» **Your task**: Copy out everything from the start of the material down to and including the line that contains "Тип сировини", keeping every line unchanged.

• • • • • • •

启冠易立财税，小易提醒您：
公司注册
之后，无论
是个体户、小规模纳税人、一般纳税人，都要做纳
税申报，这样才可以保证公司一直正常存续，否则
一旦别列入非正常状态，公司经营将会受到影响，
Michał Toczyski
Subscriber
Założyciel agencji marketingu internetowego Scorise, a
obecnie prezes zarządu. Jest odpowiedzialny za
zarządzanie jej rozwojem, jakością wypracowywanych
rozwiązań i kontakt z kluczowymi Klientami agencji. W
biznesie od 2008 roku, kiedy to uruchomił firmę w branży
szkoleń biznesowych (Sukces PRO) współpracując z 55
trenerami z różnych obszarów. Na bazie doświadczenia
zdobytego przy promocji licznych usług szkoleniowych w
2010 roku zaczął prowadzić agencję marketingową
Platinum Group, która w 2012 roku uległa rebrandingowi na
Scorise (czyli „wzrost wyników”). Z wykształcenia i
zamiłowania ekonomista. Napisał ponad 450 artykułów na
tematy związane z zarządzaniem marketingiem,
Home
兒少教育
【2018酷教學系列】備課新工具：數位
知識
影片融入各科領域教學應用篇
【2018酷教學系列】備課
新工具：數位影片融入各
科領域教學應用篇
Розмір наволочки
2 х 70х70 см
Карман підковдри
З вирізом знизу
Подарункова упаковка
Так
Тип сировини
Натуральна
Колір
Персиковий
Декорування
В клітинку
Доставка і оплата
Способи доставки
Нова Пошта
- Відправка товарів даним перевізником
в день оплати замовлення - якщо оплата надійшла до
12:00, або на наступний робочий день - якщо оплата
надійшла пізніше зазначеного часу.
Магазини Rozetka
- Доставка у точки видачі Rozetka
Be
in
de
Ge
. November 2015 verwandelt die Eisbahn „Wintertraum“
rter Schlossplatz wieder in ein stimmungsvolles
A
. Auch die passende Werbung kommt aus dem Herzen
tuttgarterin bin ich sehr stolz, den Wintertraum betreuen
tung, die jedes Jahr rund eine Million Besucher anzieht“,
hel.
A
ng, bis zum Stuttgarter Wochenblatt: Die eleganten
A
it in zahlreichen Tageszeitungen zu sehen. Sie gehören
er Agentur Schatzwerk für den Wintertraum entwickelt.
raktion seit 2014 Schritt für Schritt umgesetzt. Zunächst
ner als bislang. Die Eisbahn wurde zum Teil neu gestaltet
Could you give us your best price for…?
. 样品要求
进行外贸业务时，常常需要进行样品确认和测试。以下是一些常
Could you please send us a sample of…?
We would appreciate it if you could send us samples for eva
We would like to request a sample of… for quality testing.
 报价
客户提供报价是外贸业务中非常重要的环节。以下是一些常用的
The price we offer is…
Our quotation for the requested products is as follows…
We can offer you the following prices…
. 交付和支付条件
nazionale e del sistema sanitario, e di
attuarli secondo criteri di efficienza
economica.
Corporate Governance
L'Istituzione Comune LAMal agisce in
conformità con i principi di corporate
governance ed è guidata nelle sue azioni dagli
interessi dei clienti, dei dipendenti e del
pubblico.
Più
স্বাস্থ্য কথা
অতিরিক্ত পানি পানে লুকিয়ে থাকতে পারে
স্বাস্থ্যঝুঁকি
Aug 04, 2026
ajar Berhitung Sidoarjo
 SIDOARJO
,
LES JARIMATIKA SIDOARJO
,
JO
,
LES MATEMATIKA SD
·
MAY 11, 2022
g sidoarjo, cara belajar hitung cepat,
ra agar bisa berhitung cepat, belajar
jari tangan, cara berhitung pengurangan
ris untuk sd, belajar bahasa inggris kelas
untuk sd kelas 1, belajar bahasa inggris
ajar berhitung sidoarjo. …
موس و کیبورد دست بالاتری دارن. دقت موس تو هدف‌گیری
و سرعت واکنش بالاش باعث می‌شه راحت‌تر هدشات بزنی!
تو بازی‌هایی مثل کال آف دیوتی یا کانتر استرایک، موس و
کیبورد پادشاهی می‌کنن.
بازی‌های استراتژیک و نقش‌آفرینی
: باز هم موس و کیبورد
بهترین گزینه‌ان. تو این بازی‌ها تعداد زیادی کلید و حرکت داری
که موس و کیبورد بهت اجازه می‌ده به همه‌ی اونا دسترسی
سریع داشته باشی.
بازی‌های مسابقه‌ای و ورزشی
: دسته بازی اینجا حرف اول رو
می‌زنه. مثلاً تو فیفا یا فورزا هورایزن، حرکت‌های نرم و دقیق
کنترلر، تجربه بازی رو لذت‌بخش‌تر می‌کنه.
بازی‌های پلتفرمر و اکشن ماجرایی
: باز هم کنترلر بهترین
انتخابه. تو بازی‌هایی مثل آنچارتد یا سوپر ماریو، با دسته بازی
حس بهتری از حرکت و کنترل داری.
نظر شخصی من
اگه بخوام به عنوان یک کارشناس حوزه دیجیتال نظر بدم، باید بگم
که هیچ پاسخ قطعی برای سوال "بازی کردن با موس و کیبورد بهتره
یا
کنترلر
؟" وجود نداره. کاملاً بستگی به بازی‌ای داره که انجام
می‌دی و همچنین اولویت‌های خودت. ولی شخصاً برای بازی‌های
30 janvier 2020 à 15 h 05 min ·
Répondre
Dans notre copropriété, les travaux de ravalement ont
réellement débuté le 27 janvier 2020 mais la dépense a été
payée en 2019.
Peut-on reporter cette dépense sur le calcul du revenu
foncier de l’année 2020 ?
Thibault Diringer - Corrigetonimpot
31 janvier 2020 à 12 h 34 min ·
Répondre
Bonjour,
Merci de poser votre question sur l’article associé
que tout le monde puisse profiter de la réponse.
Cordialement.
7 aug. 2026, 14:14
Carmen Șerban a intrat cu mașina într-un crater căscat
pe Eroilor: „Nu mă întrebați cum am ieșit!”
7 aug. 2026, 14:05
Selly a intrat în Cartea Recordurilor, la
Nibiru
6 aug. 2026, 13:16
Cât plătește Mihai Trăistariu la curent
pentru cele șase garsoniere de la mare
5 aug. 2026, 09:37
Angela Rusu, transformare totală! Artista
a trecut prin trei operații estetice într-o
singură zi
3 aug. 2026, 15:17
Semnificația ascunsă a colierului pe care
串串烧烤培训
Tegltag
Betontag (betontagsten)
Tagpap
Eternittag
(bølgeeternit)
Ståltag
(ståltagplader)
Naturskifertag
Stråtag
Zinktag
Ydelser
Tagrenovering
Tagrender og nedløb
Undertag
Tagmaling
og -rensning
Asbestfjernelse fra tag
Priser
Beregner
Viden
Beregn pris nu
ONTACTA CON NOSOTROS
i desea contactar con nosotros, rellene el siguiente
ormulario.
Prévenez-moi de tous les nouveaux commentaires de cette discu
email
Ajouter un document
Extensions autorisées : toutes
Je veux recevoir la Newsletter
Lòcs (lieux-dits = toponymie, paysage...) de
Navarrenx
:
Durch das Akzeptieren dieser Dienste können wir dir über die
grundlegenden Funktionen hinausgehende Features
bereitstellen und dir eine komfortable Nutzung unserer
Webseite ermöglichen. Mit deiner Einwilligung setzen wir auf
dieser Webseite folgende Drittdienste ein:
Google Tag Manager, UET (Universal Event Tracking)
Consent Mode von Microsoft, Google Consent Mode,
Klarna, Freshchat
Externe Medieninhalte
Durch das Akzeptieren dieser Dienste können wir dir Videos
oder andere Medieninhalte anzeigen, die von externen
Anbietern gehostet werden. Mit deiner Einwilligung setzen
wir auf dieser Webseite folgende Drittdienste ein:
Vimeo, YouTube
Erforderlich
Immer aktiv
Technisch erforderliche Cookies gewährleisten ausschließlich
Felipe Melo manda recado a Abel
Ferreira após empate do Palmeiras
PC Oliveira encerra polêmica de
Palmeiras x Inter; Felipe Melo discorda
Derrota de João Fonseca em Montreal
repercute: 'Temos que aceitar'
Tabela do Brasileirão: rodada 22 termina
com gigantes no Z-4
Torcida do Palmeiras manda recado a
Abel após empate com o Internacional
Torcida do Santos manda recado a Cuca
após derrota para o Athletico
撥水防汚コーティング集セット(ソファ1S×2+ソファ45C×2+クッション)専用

• • • • • • •

» **Answer for the task**:
启冠易立财税，小易提醒您：
公司注册
之后，无论
是个体户、小规模纳税人、一般纳税人，都要做纳
税申报，这样才可以保证公司一直正常存续，否则
一旦别列入非正常状态，公司经营将会受到影响，
Michał Toczyski
Subscriber
Założyciel agencji marketingu internetowego Scorise, a
obecnie prezes zarządu. Jest odpowiedzialny za
zarządzanie jej rozwojem, jakością wypracowywanych
rozwiązań i kontakt z kluczowymi Klientami agencji. W
biznesie od 2008 roku, kiedy to uruchomił firmę w branży
szkoleń biznesowych (Sukces PRO) współpracując z 55
trenerami z różnych obszarów. Na bazie doświadczenia
zdobytego przy promocji licznych usług szkoleniowych w
2010 roku zaczął prowadzić agencję marketingową
Platinum Group, która w 2012 roku uległa rebrandingowi na
Scorise (czyli „wzrost wyników”). Z wykształcenia i
zamiłowania ekonomista. Napisał ponad 450 artykułów na
tematy związane z zarządzaniem marketingiem,
Home
兒少教育
【2018酷教學系列】備課新工具：數位
知識
影片融入各科領域教學應用篇
【2018酷教學系列】備課
新工具：數位影片融入各
科領域教學應用篇
Розмір наволочки
2 х 70х70 см
Карман підковдри
З вирізом знизу
Подарункова упаковка
Так
Тип сировини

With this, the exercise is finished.